The “Wirewalker” is what’s known by oceanographic researchers as a McLane profiler.   It’s a piece of equipment designed to “walk” up and down a 15-thousand foot long vertical wire, sampling the water for salinity, temperature and velocity numerous times during each pass.     It then transmits that data, via satellite, from the depths of the Pacific Ocean all the way back to the research team at the University of Washington.  When it’s operating as it should, the Wirewalker will provide the Wave Chasers with a constant stream of information that will open a new window into the world of deep sea internal waves.   But in six years and three attempts, the mission remains incomplete.

“We’ve seen it all,”  says lead scientist Matthew Alford.   “Problems including spheres crushed under pressure at the mooring deployment, a motor returned from the manufacturer wired backward, and bizarre hardware problems in our communications float have all prevented the system from working completely.    And the last attempt, well, that was just totally unexpected.”

The last attempt, this past January, ended in a full scale rescue operation by the U.S. Coast Guard when the team’s research vessel sprung a baseball sized hole in the hull.

“I think at this point we can say we’ve just about seen it all,” says Alford.

Ocean – 3.   Wave Chasers – 0.

Part of what makes the system so complicated is a pair of re-charging spheres– each containing 1,700 D-cell flashlight batteries.    A typical McLane profile unit will only function for about 44 days under normal operating conditions.    But the re-charging spheres, developed by Alford and the Wave Chasers research team, will allow the system to dock and re-charge itself, extending that window of operation to six months.

“A lot of things can affect the way internal waves behave.   Having a longer timeline of sampling data will only function to improve our overall understanding.”

Internal waves are waves just like the ones you see on the surface, only they build, move and break along the bottom of the ocean.   Down this deep, they can build to incredible heights of up to 800 feet tall, taller than your average urban skyscraper.   They pull with them enough energy and heat to affect the entire earth’s climate.  “Internal waves are a major component of the ocean’s circulation system and a key piece of the earth’s climate puzzle,” says Alford.

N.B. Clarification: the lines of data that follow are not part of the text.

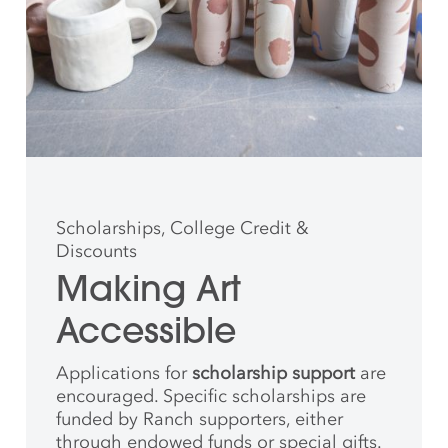
Scholarships, College Credit &
Discounts
Making Art
Accessible
Applications for
scholarship support
are
encouraged. Specific scholarships are
funded by Ranch supporters, either
through endowed funds or special gifts.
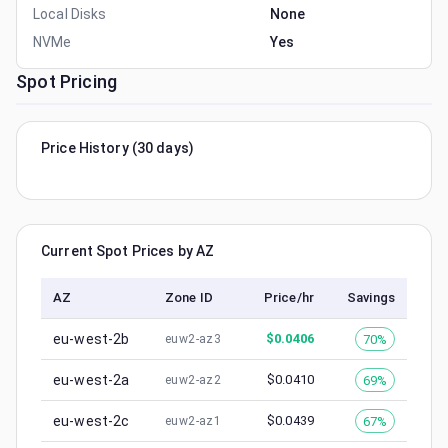
Local Disks
None
NVMe
Yes
Spot Pricing
Price History (30 days)
Current Spot Prices by AZ
AZ
Zone ID
Price/hr
Savings
eu-west-2b
$
0.0406
70%
euw2-az3
eu-west-2a
$
0.0410
69%
euw2-az2
eu-west-2c
$
0.0439
67%
euw2-az1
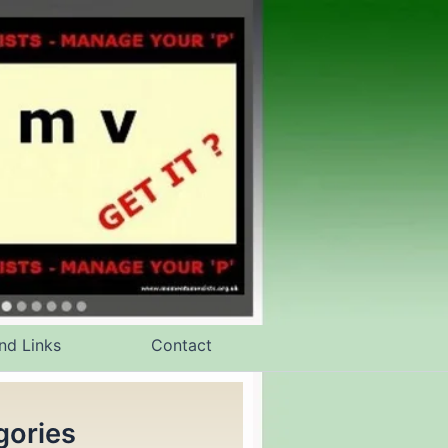
nd Links
Contact
gories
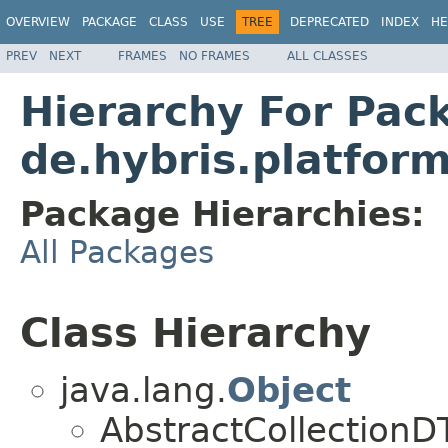
OVERVIEW
PACKAGE
CLASS
USE
TREE
DEPRECATED
INDEX
HE
PREV
NEXT
FRAMES
NO FRAMES
ALL CLASSES
Hierarchy For Pac
de.hybris.platfor
Package Hierarchies:
All Packages
Class Hierarchy
java.lang.
Object
AbstractCollection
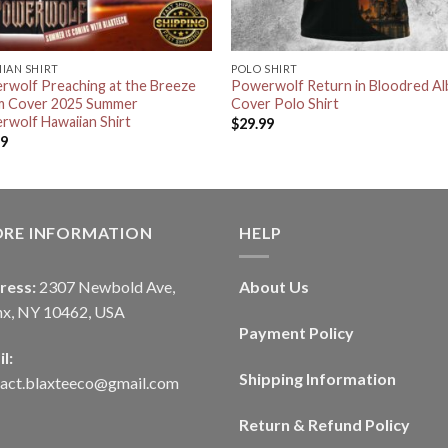
IAN SHIRT
POLO SHIRT
rwolf Preaching at the Breeze
Powerwolf Return in Bloodred A
m Cover 2025 Summer
Cover Polo Shirt
wolf Hawaiian Shirt
$
29.99
99
ORE INFORMATION
HELP
ress:
2307 Newbold Ave,
About Us
nx, NY 10462, USA
Payment Policy
l:
Shipping Information
tact.blaxteeco@gmail.com
Return & Refund Policy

The next seven days offer the last hope in the foreseeable future for deploying the Wirewalker to the bottom of the Kauai Channel, a 15-thousand foot deep channel 80 miles off the coast of Oahu.   The Wave Chasers are cautiously optimistic.   The system tested and worked in the Puget Sound last month and as of today, is working on land, dockside in an Oahu boat yard.  But tomorrow, they take it out to uncompromising sea.   There, the re-chargable Wirewalker system could prove as important to deep sea internal wave research as the rovers to Mars research.   Or, if the worst happens and the system fails again, funding will run out and the project may sink.   Only time will tell if the fourth try is the charm.